These key-presses may equally well be replaced by drawing a trace on a touch-sensitive surface. An upward trace from the center of longer or shorter length causes the drone to move forwards for a longer or shorter length of time. The same principle is applicable to all four directions.
Concerning movement in rotation about the vertical, this is achieved by measuring the speed of rotation of the drone about the vertical axis so as to cause it to pivot and thus control its heading.
For example, with the quadricopter of FIG. 6 that possesses four vertical thrust engines, two of which (M1, M3) rotate clockwise and two of which (M2, M4) rotate counterclockwise, by way of example, it can be observed that if the speed of rotation of the engines M1 and M3 is reduced relative to that of M2 and M4, then the drone will pivot clockwise. Under such circumstances, only an angular speed measurement is available. In order to avoid too great a drift in heading, a proportional/integral correcting servo-control circuit as shown in FIG. 7 is used.
By way of example, the user can control heading by means of the “L” and “R” keys of the control box. Pressing on the “R” key will cause the aircraft to pivot clockwise and on the “L” key to pivot counterclockwise.
On a touch-sensitive surface, tracing a circle clockwise will cause the aircraft to pivot clockwise and tracing a circle counterclockwise will cause the aircraft to pivot counterclockwise.

* To do
In the passage on drone control, what circuit is used to keep the heading from drifting too much?

[Transcribed page contents]
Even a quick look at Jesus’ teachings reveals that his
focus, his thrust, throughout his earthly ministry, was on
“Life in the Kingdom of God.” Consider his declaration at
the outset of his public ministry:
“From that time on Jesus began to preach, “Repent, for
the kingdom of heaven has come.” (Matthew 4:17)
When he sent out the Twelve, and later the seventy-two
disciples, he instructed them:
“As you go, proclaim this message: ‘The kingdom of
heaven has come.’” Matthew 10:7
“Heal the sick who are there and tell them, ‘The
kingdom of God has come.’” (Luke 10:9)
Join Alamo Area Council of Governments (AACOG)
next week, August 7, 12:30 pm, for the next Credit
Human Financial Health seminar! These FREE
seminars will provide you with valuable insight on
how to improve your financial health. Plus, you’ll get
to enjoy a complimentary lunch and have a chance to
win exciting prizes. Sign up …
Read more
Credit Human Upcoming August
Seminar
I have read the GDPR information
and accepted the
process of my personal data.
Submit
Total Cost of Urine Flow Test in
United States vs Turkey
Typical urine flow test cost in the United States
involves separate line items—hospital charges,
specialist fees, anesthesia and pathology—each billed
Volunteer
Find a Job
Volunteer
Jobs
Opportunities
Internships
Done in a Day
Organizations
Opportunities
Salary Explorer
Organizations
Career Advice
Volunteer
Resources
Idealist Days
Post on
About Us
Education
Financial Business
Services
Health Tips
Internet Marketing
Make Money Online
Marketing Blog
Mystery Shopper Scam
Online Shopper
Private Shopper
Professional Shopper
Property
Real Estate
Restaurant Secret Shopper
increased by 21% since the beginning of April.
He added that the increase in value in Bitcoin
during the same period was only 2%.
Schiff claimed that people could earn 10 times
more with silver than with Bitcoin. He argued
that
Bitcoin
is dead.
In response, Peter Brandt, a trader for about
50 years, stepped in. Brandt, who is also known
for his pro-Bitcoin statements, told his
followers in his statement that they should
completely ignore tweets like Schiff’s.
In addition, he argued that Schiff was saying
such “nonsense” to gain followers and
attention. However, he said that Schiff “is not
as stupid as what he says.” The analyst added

* Written answer
A proportional/integral correcting servo-control circuit.